## Extracted records
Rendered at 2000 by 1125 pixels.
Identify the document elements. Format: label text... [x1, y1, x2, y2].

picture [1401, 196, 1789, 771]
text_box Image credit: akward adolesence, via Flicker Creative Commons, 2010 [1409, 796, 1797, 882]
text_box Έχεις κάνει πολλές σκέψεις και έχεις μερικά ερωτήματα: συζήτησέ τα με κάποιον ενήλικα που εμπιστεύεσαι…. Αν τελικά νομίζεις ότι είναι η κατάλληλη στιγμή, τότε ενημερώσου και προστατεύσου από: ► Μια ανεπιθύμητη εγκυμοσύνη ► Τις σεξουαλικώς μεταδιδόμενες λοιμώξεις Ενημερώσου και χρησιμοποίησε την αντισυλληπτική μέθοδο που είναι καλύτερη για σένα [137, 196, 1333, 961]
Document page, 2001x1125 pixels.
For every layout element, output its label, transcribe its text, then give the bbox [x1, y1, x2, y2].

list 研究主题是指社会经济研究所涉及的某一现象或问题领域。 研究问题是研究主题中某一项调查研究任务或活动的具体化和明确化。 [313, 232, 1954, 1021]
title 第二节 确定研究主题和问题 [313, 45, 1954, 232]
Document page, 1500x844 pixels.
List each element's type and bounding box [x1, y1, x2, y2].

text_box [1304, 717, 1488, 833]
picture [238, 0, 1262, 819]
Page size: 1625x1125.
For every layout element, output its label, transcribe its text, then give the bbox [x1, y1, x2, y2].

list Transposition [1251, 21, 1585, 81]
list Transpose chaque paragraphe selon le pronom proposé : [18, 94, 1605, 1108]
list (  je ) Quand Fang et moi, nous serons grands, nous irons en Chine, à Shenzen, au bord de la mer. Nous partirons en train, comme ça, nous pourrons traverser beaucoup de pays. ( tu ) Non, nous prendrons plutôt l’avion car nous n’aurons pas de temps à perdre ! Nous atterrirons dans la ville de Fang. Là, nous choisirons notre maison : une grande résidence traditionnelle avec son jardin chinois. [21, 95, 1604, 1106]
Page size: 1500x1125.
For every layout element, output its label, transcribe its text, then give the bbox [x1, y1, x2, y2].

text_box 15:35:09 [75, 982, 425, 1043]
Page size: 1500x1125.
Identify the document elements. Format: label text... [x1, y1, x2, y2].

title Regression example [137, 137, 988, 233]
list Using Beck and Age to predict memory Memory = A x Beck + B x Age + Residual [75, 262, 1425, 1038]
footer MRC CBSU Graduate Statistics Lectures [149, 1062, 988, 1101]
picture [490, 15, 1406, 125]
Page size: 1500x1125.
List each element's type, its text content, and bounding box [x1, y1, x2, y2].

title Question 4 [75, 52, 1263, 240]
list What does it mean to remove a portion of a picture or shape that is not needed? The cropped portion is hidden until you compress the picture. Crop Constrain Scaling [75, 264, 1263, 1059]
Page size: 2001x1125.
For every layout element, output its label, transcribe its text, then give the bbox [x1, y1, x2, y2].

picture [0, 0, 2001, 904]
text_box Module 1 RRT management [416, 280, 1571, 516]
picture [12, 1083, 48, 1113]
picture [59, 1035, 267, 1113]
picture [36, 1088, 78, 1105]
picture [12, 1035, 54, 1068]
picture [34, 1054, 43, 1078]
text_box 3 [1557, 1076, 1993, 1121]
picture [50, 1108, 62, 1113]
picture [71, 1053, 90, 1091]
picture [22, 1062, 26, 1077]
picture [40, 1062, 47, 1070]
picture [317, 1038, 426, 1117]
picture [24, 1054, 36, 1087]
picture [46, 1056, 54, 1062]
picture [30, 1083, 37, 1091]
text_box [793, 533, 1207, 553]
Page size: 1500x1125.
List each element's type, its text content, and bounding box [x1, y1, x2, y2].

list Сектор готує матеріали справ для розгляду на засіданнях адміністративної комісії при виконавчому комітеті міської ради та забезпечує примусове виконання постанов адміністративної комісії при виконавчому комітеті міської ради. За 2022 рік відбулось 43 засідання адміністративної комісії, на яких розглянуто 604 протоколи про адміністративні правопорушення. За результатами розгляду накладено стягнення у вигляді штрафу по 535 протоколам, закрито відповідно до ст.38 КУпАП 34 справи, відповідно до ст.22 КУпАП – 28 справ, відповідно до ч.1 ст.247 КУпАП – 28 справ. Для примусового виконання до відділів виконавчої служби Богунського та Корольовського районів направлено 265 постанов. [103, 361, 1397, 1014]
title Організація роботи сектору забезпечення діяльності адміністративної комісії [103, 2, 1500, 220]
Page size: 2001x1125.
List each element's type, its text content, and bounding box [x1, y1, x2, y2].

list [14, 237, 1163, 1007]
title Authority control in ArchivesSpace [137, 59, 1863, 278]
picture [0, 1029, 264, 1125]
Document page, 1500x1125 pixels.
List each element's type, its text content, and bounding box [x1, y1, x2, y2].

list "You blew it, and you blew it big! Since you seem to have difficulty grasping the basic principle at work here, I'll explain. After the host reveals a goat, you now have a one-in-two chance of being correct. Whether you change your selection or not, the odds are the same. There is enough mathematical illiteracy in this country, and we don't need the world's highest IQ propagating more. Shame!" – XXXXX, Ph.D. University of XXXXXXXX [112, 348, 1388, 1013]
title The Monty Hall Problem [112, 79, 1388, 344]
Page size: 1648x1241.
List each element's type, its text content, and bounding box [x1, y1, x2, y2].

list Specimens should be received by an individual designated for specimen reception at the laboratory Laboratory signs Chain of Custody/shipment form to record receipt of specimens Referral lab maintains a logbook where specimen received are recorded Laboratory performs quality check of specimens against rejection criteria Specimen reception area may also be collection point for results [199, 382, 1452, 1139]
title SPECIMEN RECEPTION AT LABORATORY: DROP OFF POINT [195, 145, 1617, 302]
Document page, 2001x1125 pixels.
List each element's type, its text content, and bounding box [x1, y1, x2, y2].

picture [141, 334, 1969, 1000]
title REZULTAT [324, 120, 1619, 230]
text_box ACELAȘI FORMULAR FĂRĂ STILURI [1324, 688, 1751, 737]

## What you will do
Restate the data verbatim through the "Document page, 1500x844 pixels." line.

## Written response
Rendered at 2000 by 1125 pixels.
Identify the document elements. Format: label text... [x1, y1, x2, y2].

picture [1401, 196, 1789, 771]
text_box Image credit: akward adolesence, via Flicker Creative Commons, 2010 [1409, 796, 1797, 882]
text_box Έχεις κάνει πολλές σκέψεις και έχεις μερικά ερωτήματα: συζήτησέ τα με κάποιον ενήλικα που εμπιστεύεσαι…. Αν τελικά νομίζεις ότι είναι η κατάλληλη στιγμή, τότε ενημερώσου και προστατεύσου από: ► Μια ανεπιθύμητη εγκυμοσύνη ► Τις σεξουαλικώς μεταδιδόμενες λοιμώξεις Ενημερώσου και χρησιμοποίησε την αντισυλληπτική μέθοδο που είναι καλύτερη για σένα [137, 196, 1333, 961]
Document page, 2001x1125 pixels.
For every layout element, output its label, transcribe its text, then give the bbox [x1, y1, x2, y2].

list 研究主题是指社会经济研究所涉及的某一现象或问题领域。 研究问题是研究主题中某一项调查研究任务或活动的具体化和明确化。 [313, 232, 1954, 1021]
title 第二节 确定研究主题和问题 [313, 45, 1954, 232]
Document page, 1500x844 pixels.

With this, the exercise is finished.